Stored data entries

※ ※ ※

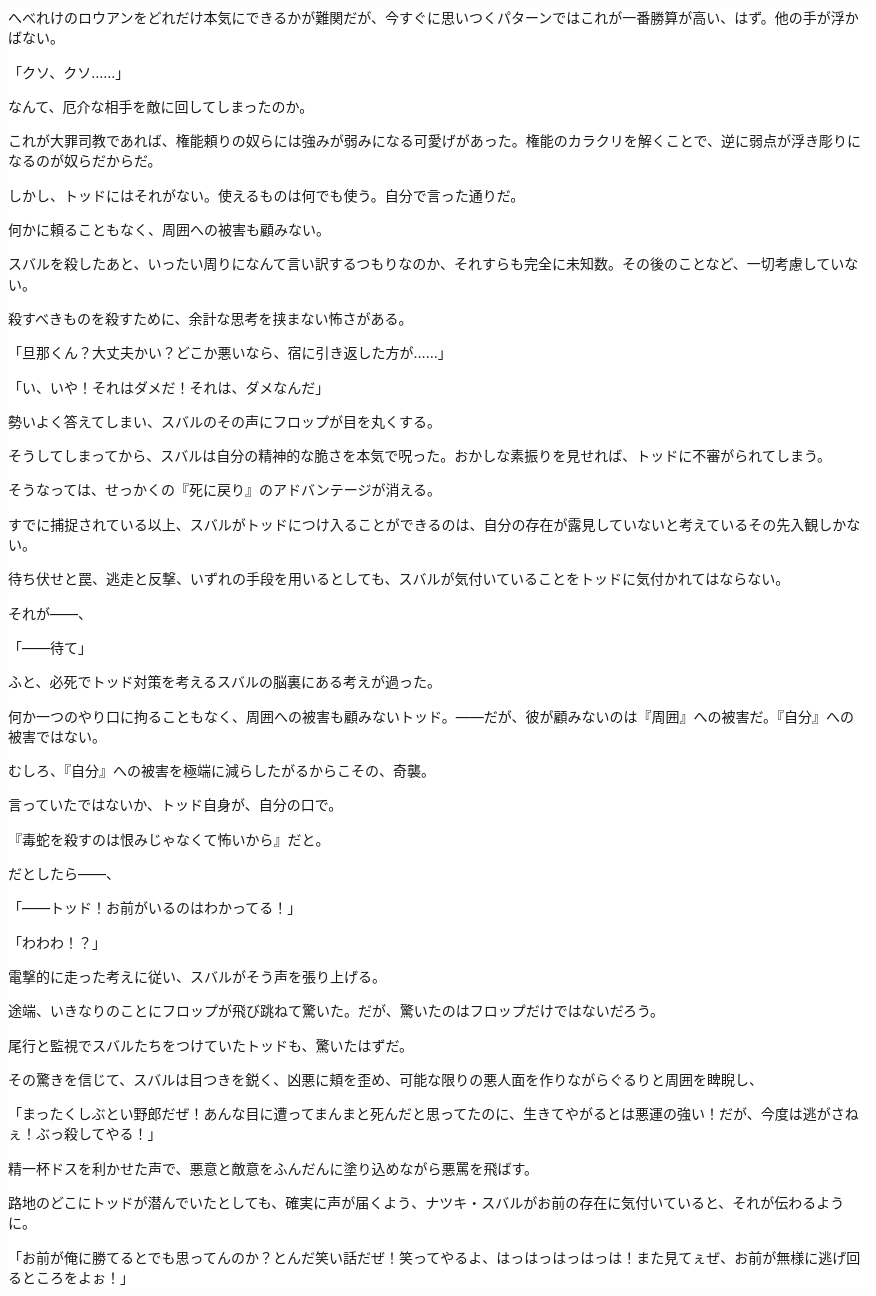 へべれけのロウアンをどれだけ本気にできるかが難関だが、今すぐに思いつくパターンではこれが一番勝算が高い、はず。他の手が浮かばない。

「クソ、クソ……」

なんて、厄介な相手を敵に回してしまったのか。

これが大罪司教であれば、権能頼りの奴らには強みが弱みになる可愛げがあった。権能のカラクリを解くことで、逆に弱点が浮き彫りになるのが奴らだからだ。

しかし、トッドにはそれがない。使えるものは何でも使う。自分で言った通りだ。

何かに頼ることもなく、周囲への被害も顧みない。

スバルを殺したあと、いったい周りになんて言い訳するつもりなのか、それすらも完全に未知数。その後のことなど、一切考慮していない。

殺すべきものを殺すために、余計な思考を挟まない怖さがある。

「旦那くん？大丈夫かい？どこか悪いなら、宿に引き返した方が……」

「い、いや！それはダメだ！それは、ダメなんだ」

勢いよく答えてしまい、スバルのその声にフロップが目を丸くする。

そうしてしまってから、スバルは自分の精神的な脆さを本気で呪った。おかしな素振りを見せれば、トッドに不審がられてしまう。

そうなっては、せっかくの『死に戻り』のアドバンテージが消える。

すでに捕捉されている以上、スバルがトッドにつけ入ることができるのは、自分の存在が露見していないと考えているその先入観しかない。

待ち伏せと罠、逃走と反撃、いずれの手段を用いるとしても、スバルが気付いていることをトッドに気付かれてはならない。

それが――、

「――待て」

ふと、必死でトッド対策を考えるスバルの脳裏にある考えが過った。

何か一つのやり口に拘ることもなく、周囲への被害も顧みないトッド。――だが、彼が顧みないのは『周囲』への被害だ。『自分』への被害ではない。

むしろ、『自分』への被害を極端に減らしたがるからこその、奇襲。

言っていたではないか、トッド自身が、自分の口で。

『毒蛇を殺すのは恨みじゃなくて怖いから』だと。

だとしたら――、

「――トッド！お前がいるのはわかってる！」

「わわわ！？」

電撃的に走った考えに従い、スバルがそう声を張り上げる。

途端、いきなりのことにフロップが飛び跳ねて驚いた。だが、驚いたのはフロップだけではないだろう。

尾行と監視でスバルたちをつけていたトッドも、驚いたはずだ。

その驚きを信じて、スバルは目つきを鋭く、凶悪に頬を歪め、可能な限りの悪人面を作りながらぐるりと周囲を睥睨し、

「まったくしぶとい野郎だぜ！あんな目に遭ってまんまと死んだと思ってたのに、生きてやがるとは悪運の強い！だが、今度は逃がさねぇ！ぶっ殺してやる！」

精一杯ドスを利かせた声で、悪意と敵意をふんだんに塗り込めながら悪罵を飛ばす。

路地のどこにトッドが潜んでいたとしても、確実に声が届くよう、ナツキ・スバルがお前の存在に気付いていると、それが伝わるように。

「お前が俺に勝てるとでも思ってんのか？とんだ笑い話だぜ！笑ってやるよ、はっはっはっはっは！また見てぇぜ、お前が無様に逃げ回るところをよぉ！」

※ ※ ※

**WHAT THIS TASK INVOLVES:** Each record above should be retyped exactly, with no pictures carried over.

**ANSWER TO THIS PROBLEM:**
 へべれけのロウアンをどれだけ本気にできるかが難関だが、今すぐに思いつくパターンではこれが一番勝算が高い、はず。他の手が浮かばない。

「クソ、クソ……」

なんて、厄介な相手を敵に回してしまったのか。

これが大罪司教であれば、権能頼りの奴らには強みが弱みになる可愛げがあった。権能のカラクリを解くことで、逆に弱点が浮き彫りになるのが奴らだからだ。

しかし、トッドにはそれがない。使えるものは何でも使う。自分で言った通りだ。

何かに頼ることもなく、周囲への被害も顧みない。

スバルを殺したあと、いったい周りになんて言い訳するつもりなのか、それすらも完全に未知数。その後のことなど、一切考慮していない。

殺すべきものを殺すために、余計な思考を挟まない怖さがある。

「旦那くん？大丈夫かい？どこか悪いなら、宿に引き返した方が……」

「い、いや！それはダメだ！それは、ダメなんだ」

勢いよく答えてしまい、スバルのその声にフロップが目を丸くする。

そうしてしまってから、スバルは自分の精神的な脆さを本気で呪った。おかしな素振りを見せれば、トッドに不審がられてしまう。

そうなっては、せっかくの『死に戻り』のアドバンテージが消える。

すでに捕捉されている以上、スバルがトッドにつけ入ることができるのは、自分の存在が露見していないと考えているその先入観しかない。

待ち伏せと罠、逃走と反撃、いずれの手段を用いるとしても、スバルが気付いていることをトッドに気付かれてはならない。

それが――、

「――待て」

ふと、必死でトッド対策を考えるスバルの脳裏にある考えが過った。

何か一つのやり口に拘ることもなく、周囲への被害も顧みないトッド。――だが、彼が顧みないのは『周囲』への被害だ。『自分』への被害ではない。

むしろ、『自分』への被害を極端に減らしたがるからこその、奇襲。

言っていたではないか、トッド自身が、自分の口で。

『毒蛇を殺すのは恨みじゃなくて怖いから』だと。

だとしたら――、

「――トッド！お前がいるのはわかってる！」

「わわわ！？」

電撃的に走った考えに従い、スバルがそう声を張り上げる。

途端、いきなりのことにフロップが飛び跳ねて驚いた。だが、驚いたのはフロップだけではないだろう。

尾行と監視でスバルたちをつけていたトッドも、驚いたはずだ。

その驚きを信じて、スバルは目つきを鋭く、凶悪に頬を歪め、可能な限りの悪人面を作りながらぐるりと周囲を睥睨し、

「まったくしぶとい野郎だぜ！あんな目に遭ってまんまと死んだと思ってたのに、生きてやがるとは悪運の強い！だが、今度は逃がさねぇ！ぶっ殺してやる！」

精一杯ドスを利かせた声で、悪意と敵意をふんだんに塗り込めながら悪罵を飛ばす。

路地のどこにトッドが潜んでいたとしても、確実に声が届くよう、ナツキ・スバルがお前の存在に気付いていると、それが伝わるように。

「お前が俺に勝てるとでも思ってんのか？とんだ笑い話だぜ！笑ってやるよ、はっはっはっはっは！また見てぇぜ、お前が無様に逃げ回るところをよぉ！」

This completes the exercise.